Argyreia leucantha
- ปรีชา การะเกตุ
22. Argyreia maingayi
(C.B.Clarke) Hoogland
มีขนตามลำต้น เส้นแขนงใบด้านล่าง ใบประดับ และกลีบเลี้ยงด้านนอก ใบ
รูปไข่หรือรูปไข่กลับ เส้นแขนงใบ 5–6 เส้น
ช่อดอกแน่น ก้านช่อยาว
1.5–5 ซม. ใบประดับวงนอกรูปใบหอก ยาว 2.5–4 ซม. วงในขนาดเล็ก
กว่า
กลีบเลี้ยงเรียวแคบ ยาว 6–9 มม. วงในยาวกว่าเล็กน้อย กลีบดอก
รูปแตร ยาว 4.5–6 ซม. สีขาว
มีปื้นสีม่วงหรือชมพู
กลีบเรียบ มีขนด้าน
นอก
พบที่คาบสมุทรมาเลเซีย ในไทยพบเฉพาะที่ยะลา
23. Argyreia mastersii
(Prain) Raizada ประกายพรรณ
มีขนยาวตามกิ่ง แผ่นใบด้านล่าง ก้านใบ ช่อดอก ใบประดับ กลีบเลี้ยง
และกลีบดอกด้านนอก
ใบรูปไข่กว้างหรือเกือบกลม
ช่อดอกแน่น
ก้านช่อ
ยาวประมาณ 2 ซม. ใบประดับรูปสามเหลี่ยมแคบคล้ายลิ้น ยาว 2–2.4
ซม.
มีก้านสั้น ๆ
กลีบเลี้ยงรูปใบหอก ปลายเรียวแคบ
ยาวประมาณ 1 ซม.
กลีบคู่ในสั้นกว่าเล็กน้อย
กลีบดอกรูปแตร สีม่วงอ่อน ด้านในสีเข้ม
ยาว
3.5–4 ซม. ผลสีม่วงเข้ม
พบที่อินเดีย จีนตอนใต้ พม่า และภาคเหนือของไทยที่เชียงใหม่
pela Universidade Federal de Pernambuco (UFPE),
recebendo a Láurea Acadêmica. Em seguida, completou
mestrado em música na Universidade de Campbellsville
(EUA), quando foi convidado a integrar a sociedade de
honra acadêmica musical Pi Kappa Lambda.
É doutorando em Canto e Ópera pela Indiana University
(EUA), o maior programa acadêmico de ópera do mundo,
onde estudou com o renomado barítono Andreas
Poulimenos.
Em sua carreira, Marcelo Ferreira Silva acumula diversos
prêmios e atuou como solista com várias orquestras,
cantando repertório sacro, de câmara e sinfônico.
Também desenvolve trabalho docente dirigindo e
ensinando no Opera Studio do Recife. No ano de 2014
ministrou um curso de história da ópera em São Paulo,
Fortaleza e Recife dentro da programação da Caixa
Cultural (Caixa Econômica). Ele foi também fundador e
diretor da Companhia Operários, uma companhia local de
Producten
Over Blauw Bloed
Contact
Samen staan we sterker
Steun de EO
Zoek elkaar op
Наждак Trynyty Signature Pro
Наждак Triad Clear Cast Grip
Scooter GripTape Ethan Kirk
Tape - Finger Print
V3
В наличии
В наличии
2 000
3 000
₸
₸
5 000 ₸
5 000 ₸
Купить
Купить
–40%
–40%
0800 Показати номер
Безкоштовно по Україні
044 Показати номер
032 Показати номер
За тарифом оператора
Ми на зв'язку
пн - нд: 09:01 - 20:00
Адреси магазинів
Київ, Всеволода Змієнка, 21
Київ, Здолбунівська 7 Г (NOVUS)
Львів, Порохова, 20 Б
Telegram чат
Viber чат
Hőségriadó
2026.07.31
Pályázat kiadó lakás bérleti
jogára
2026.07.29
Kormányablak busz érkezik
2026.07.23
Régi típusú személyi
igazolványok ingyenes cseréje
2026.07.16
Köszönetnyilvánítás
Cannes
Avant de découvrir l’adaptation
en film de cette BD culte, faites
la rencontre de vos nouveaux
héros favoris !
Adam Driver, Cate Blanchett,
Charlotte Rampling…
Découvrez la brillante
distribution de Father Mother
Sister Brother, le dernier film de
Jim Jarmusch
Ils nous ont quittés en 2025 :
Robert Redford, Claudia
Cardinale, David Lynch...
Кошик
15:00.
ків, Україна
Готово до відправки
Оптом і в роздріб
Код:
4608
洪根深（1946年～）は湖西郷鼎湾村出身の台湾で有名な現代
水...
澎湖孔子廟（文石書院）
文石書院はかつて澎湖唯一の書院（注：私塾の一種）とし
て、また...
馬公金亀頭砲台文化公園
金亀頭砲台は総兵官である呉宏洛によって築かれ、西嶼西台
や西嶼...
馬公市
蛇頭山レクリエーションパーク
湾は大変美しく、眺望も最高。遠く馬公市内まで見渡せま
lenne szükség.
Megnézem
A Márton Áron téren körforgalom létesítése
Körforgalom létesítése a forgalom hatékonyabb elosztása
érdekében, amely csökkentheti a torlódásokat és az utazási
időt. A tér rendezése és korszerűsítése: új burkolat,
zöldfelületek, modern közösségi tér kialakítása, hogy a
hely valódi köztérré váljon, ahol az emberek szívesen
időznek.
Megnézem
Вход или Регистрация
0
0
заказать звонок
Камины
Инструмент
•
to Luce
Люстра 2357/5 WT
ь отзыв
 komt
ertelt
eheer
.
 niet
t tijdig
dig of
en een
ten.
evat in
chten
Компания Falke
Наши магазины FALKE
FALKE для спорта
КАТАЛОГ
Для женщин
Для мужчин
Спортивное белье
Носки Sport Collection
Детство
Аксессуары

•••••

- _Task description_: Look above for the line with "Telegram чат" and the line with "Компания Falke"; transcribe both and all lines in between, exactly, and nothing else.

- _Solution to this problem_:
Telegram чат
Viber чат
Hőségriadó
2026.07.31
Pályázat kiadó lakás bérleti
jogára
2026.07.29
Kormányablak busz érkezik
2026.07.23
Régi típusú személyi
igazolványok ingyenes cseréje
2026.07.16
Köszönetnyilvánítás
Cannes
Avant de découvrir l’adaptation
en film de cette BD culte, faites
la rencontre de vos nouveaux
héros favoris !
Adam Driver, Cate Blanchett,
Charlotte Rampling…
Découvrez la brillante
distribution de Father Mother
Sister Brother, le dernier film de
Jim Jarmusch
Ils nous ont quittés en 2025 :
Robert Redford, Claudia
Cardinale, David Lynch...
Кошик
15:00.
ків, Україна
Готово до відправки
Оптом і в роздріб
Код:
4608
洪根深（1946年～）は湖西郷鼎湾村出身の台湾で有名な現代
水...
澎湖孔子廟（文石書院）
文石書院はかつて澎湖唯一の書院（注：私塾の一種）とし
て、また...
馬公金亀頭砲台文化公園
金亀頭砲台は総兵官である呉宏洛によって築かれ、西嶼西台
や西嶼...
馬公市
蛇頭山レクリエーションパーク
湾は大変美しく、眺望も最高。遠く馬公市内まで見渡せま
lenne szükség.
Megnézem
A Márton Áron téren körforgalom létesítése
Körforgalom létesítése a forgalom hatékonyabb elosztása
érdekében, amely csökkentheti a torlódásokat és az utazási
időt. A tér rendezése és korszerűsítése: új burkolat,
zöldfelületek, modern közösségi tér kialakítása, hogy a
hely valódi köztérré váljon, ahol az emberek szívesen
időznek.
Megnézem
Вход или Регистрация
0
0
заказать звонок
Камины
Инструмент
•
to Luce
Люстра 2357/5 WT
ь отзыв
 komt
ertelt
eheer
.
 niet
t tijdig
dig of
en een
ten.
evat in
chten
Компания Falke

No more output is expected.